Hundreds of Millions of Audio Devices Need a Patch to Prevent Wireless Hacking and Tracking

dance_ninja@lemmy.world · 21 hours ago

Hundreds of Millions of Audio Devices Need a Patch to Prevent Wireless Hacking and Tracking

postnataldrip@lemmy.world · 18 hours ago

If you want to listen to their mic via bluetooth or whatever, yes. But there’s also this:

Some devices also support Google’s Find Hub network. This enables users to find their lost accessories using crowdsourced location reports from other Android devices. However, if an accessory has never been paired with an Android device, an attacker can add the accessory using their own Google account. This allows the attacker to track the user via the compromised accessory.

PierceTheBubble@lemmy.ml · 18 hours ago

If the devices weren’t previously linked to a Google account … then a hacker could … also link it to their Google account.

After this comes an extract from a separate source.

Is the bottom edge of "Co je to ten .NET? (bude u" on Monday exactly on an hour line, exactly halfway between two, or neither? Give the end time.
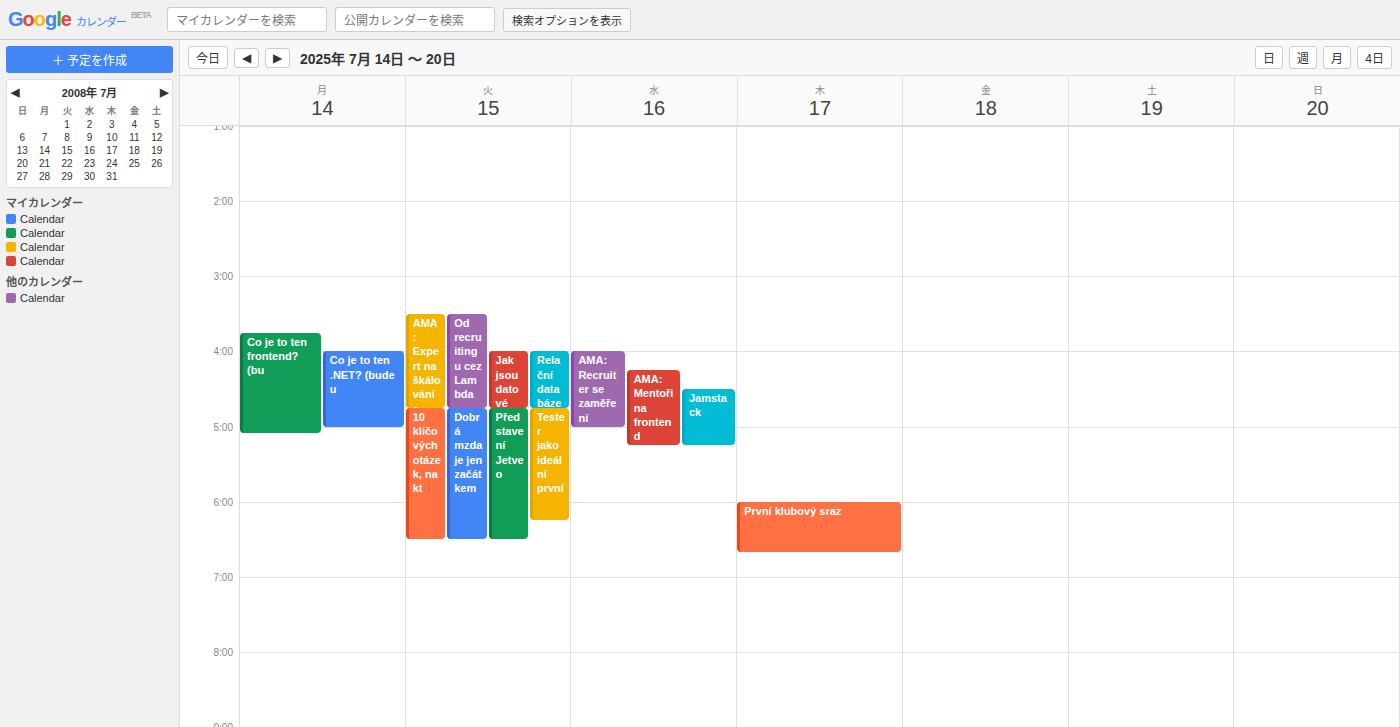
5:00 PM -- exactly on the 5 PM line.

This already severely limits the pool of potential victims; but still a more practical exploit indeed. It’s almost as if this BLE tracking is a feature, rather than an exploit. And if you want to be notified of a device following you around, one has to perpetually enable BLE on their smartphone. But of course, headphone jacks are a thing of the past, and wireless is clearly the future. :)

postnataldrip@lemmy.world · 9 hours ago

By all means call out if I’ve misunderstood, but the tracking vulnerability isn’t that BLE (by design) makes devices visible to everyone within range, it’s that by binding an unclaimed device to an account you gain the ability to look up that device via Google’s service, rather than needing to be nearby - you can simply ask Google to call on its global network to find “your” device. In other words, there’s nothing stopping me from setting an alert when a given BT device is nearby, that’s spot on, but I can’t fire up Google to look up that device when I’m not nearby, or look up its location history.

And yes needing to have never been connected to an Android device definitely reduces the victim pool, but (and to address the other reply) I’m guessing it’d mean devices that have only ever been connected to iOS, Linux, Windows etc aren’t “claimed” and can still be enrolled by the attacker. It’s not about default creds, only having used devices that don’t enrol with Google is enough, as it leaves the device available to claim.

3.5mm ftw and all that, but I doubt all the parents of teenagers with potentially vulnerable devices will have much luck convincing their kids to switch!

fishos@lemmy.world · 15 hours ago

That’s literally any device. Goes all the way back to things like people setting up routers and not changing the default password so anyone else can get in. That’s just user error plain and simple.